TASK ITEM A: Rewrite the lines read from the records below, replacing "セミナー" with "ウェビナー" and leaving everything else unchanged. Leave the pictures out of your answer.

TEXT EXCERPT:
-- -- --

On Real Housewives of Dallas, Brandi Redmond’s adoption of a baby boy invariably did a disservice to the adoption process because it wasn’t as easy as producers made it look.

Although we saw the man who made things possible, Dr. James Mercer, for half a second last episode, he (and others he works with) spent a ton of time with the Redmonds ensuring that the family was 100 percent ready and on-board to adopt a child when one became available.

Mercer explains that there were actually months of scheduled home visits in addition to unannounced, surprise visits for the family. There was psychological vetting, drug testing, reference checking and many other evaluations.

Although you might deem Brandi to be socially messy on the show surrounded by the…er, dynamic personalities (cough cough, Leeanne Locken), that doesn’t change the fact that she “completely has her shit together as a parent.” This was how one Dallas acquaintance of hers so eloquently put it to me.

-- -- --

MATERIAL TO PROCESS:
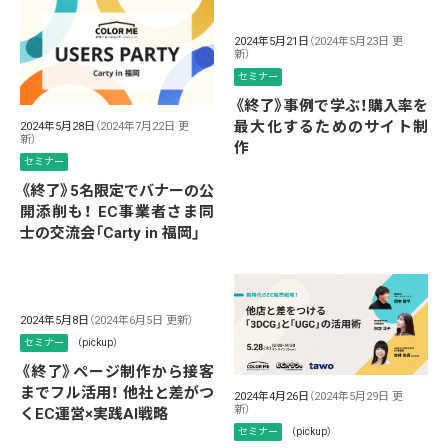
2024年5月21日
（2024年5月23日 更
新）
セミナー
《終了》事例で学ぶ！購入率を
最大化するためのサイト制
2024年5月28日
（2024年7月22日 更
新）
作
セミナー
《終了》5名限定でバナーの公
開添削も！ EC事業者さま同
士の交流会「Carty in 福岡」
2024年5月8日
（2024年6月5日 更新）
セミナー
（pickup）
《終了》ページ制作から接客
までフル活用！ 他社と差がつ
2024年4月26日
（2024年5月29日 更
新）
くEC運営×実践AI戦略
セミナー
（pickup）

-- -- --

TASK ITEM B: Summarize the text about Brandi Redmond's adoption in two sentences.

TASK ANSWER A:
2024年5月21日
（2024年5月23日 更
新）
ウェビナー
《終了》事例で学ぶ！購入率を
最大化するためのサイト制
2024年5月28日
（2024年7月22日 更
新）
作
ウェビナー
《終了》5名限定でバナーの公
開添削も！ EC事業者さま同
士の交流会「Carty in 福岡」
2024年5月8日
（2024年6月5日 更新）
ウェビナー
（pickup）
《終了》ページ制作から接客
までフル活用！ 他社と差がつ
2024年4月26日
（2024年5月29日 更
新）
くEC運営×実践AI戦略
ウェビナー
（pickup）

TASK ANSWER B: Brandi Redmond's adoption of a baby boy on Real Housewives of Dallas looked easier than it was, because Dr. James Mercer and others he works with spent a great deal of time making sure the Redmonds were fully ready to adopt. The process included months of scheduled and surprise home visits, psychological vetting, drug testing and reference checks, and a Dallas acquaintance said Brandi has it completely together as a parent.